State Dept. Official: ‘Handful’ of Refugees to U.S. Have Been ‘A Threat,’ Current Vetting Process Better

AP Photo/Kerstin Joensson

A State Department official acknowledge Thursday that “threats” have been admitted to the U.S. as refugees in the past but stressed that the current vetting process has improved.

Testifying before the House Judiciary Committee’s Subcommittee on Immigration and Border Security, Assistant Secretary of State Anne Richard explained, when prompted by subcommittee Chairman Trey Gowdy (R-SC), that while there have been lapses in the past, the vetting process has improved.

“I agree with you that in the history of the three million refugees who have come here, there have been a handful that have been a threat to the United States and fortunately they have been stopped before anything bad happened,” Richard said.

Richard recalled the 2009 revelation that two Iraqis admitted to the U.S. as refugees were later revealed to have attacked U.S. soldiers in Iraq.

“The two Iraqis in Kentucky were the most shocking example,” She said. “They had done bad things in Iraq, they had lied to get into the country, and had our current system been in place, they would have been caught before they came, before they got here. And that’s why the system has been improved since that episode.”

She went on to defend the refugee program as an effort that “does as much as humanly possible to reduce the risks of bringing refugees to this country and we have great confidence in it.”

Gowdy highlighted the need for a balance of the risks and likelihood that something could go awry.

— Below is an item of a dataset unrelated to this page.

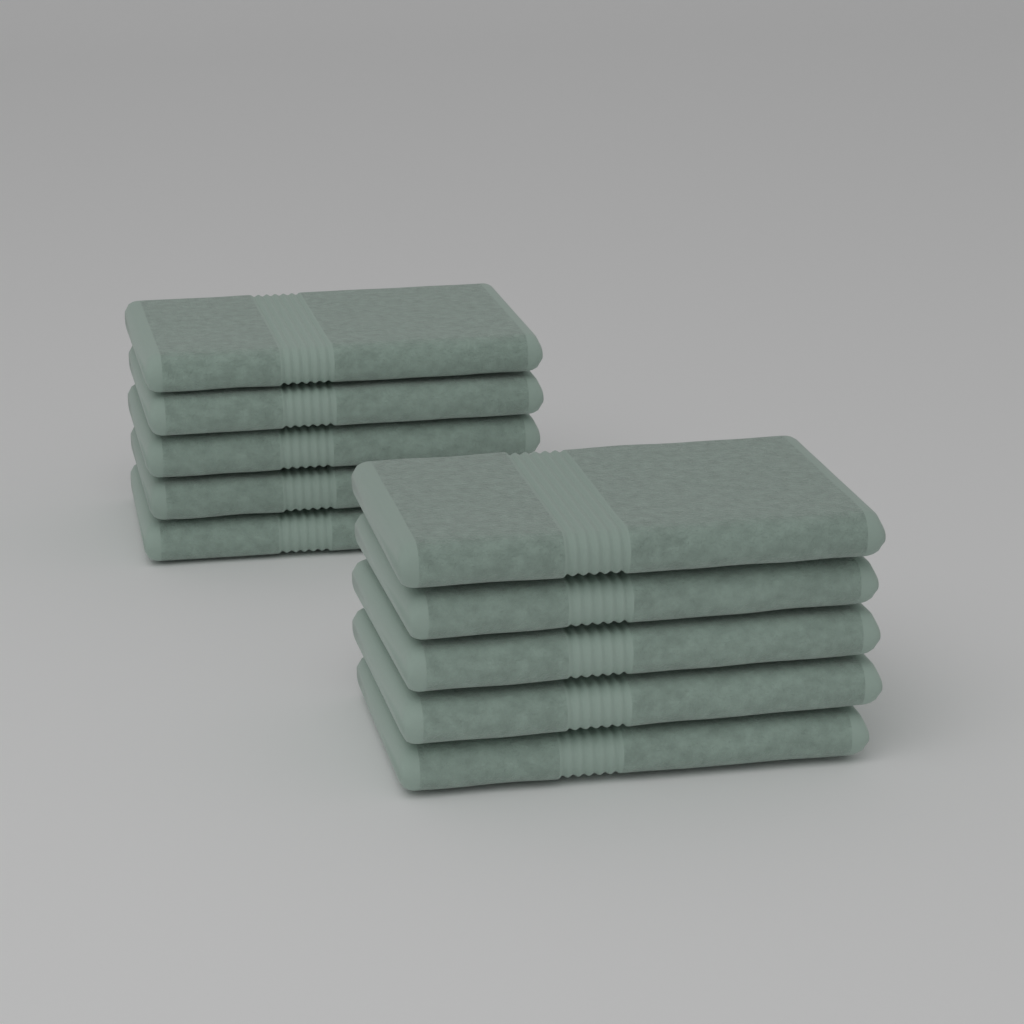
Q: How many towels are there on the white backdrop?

“I haven’t heard a single one of you say there’s no risk, in fact you can’t say there is no risk,” Gowdy said to the hearing’s panel of witnesses. He added that everybody “would agree that the potential consequences of us getting it wrong are cataclysmic. We have to be right every time. so the risk can-can still be small and something bad can happen. And what I’m trying to get folks to do is weigh and balance the risk versus the potentiality of us getting it wrong.”